Step 2: Embeddings - Numbers to Meaningful Vectors

  • Token Embedding (wte): Looks up each character ID and gets a 16-number vector that represents "what this character is"
  • Position Embedding (wpe): Gets another 16-number vector that represents "where this character sits in the sequence"
  • Combines them: Adds the two vectors together element-by-element to create one input vector per character

Step 3: RMSNorm - Stabilize the Numbers

  • Normalizes the input vector to keep values in a stable range
  • Prevents numbers from getting too large or too small during calculations
  • Formula: divides the vector by sqrt(mean(x²) + epsilon)

Step 4: Attention Layer - Letters Talk to Each Other

  • Creates 3 vectors for each token:
    • Query (Q): "What am I looking for?"
    • Key (K): "What information do I have?"
    • Value (V): "What do I want to share?"
  • Uses 4 parallel "heads" (each head focuses on different patterns)
  • Each position can only look at previous positions (causality enforced structurally via sequential processing and a growing KV cache — no explicit mask matrix)
  • Calculates attention scores to decide which previous characters are most relevant
  • Combines relevant information from past characters
  • Residual connection: Adds the previous representation back (x = x + Attention(x))

Step 5: MLP Block - Deep Thinking

  • Expands the 16-dimensional vector to 64 dimensions (more room to think)
  • Applies ReLU activation (sets negative numbers to zero)
  • Compresses back down to 16 dimensions
  • Residual connection: Adds the previous representation back (x = x + MLP(x))

Step 6: LM Head - Turn Thoughts into Character Scores

  • Projects the 16-dimensional vector into 27 raw scores (one for each possible character)
  • These raw scores are called "logits"

Step 7: Softmax - Scores to Probabilities

  • Converts the 27 logits into probabilities that sum to 100%
  • Example: 'a' might get 60%, 'o' might get 20%, 'z' might get 0.1%

Training Mode - Learning from Mistakes

Step 8: Calculate Loss

  • Compares the predicted probabilities to the correct answer
  • Uses Negative Log Likelihood: higher loss = model was more surprised by the correct answer
  • Formula: loss = -log(probability of correct character)

Step 9: Backpropagation - Figure Out What Went Wrong

  • The custom Autograd engine traces back through every calculation
  • For each of the ~4,192 parameters, it calculates: "How much did you contribute to the mistake?"
  • This creates gradients (directions to improve)

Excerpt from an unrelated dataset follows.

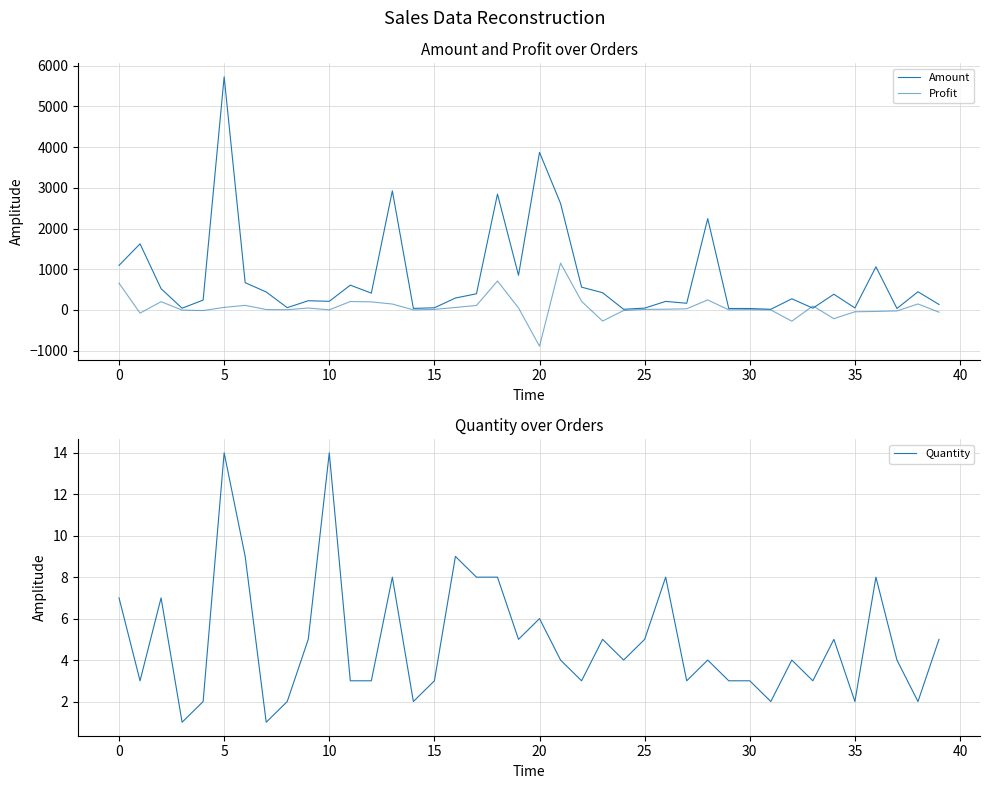

What are all the series names shown in the legend?

Amount, Profit, Quantity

Step 10: Update Parameters with Adam Optimizer

  • Adjusts all 4,192 parameters slightly in the direction that reduces loss
  • Learning rate starts at 0.01 and gradually decays to zero
  • Repeat Steps 1-10 for 1000 training steps (default)

Inference Mode - Generating New Text

Step 11: Autoregressive Generation Loop

  1. Start with just the BOS token
  2. Run forward pass (Steps 1-7) to get probabilities for next character
  3. Sample a character from the probability distribution (with temperature control for randomness)
  4. Add that character to your sequence
  5. Repeat until BOS token is generated again (signals "I'm done")
  6. Output: A newly generated name like "emma" or "oliver"

Key Principle

The entire architecture runs on pure Python scalars - no NumPy, no PyTorch, no GPU. Every single number is wrapped in a custom Value object that tracks both its value and its gradient, building a computation graph that enables learning through the chain rule.


🧩 In One Sentence

Characters get personalities → listen to each other → think → predict the next character → learn from mistakes → repeat.